* _Stored data_:
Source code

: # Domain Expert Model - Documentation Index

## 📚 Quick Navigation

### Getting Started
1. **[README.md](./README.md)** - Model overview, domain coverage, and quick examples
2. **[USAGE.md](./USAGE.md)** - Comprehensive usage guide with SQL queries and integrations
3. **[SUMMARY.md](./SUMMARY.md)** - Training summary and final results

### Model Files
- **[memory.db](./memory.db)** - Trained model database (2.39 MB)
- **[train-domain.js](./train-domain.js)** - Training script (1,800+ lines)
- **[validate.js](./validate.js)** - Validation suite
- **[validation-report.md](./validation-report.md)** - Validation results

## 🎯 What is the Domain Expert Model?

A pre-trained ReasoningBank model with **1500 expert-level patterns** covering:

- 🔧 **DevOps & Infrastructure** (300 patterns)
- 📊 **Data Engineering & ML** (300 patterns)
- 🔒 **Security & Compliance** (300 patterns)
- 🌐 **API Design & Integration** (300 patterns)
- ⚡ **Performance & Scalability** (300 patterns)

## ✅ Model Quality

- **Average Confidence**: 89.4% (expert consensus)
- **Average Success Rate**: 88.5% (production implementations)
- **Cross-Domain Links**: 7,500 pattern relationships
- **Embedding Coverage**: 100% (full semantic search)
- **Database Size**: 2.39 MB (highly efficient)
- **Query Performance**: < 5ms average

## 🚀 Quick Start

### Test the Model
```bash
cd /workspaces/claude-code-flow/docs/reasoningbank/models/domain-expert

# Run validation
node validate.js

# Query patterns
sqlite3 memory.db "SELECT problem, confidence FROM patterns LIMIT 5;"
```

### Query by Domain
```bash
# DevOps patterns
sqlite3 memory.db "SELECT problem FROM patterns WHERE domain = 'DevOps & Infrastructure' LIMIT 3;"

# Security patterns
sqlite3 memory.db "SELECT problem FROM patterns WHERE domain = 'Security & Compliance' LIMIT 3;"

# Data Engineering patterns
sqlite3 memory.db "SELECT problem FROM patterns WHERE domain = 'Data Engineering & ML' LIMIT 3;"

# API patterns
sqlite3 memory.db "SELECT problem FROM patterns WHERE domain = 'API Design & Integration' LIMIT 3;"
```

* _Task to complete_: Reproduce exactly, and only, the lines from the start of the entries through the one that contains "2. **[USAGE.md](./USAGE.md)** - Comprehensive".

* _Written solution_:
Source code

: # Domain Expert Model - Documentation Index

## 📚 Quick Navigation

### Getting Started
1. **[README.md](./README.md)** - Model overview, domain coverage, and quick examples
2. **[USAGE.md](./USAGE.md)** - Comprehensive usage guide with SQL queries and integrations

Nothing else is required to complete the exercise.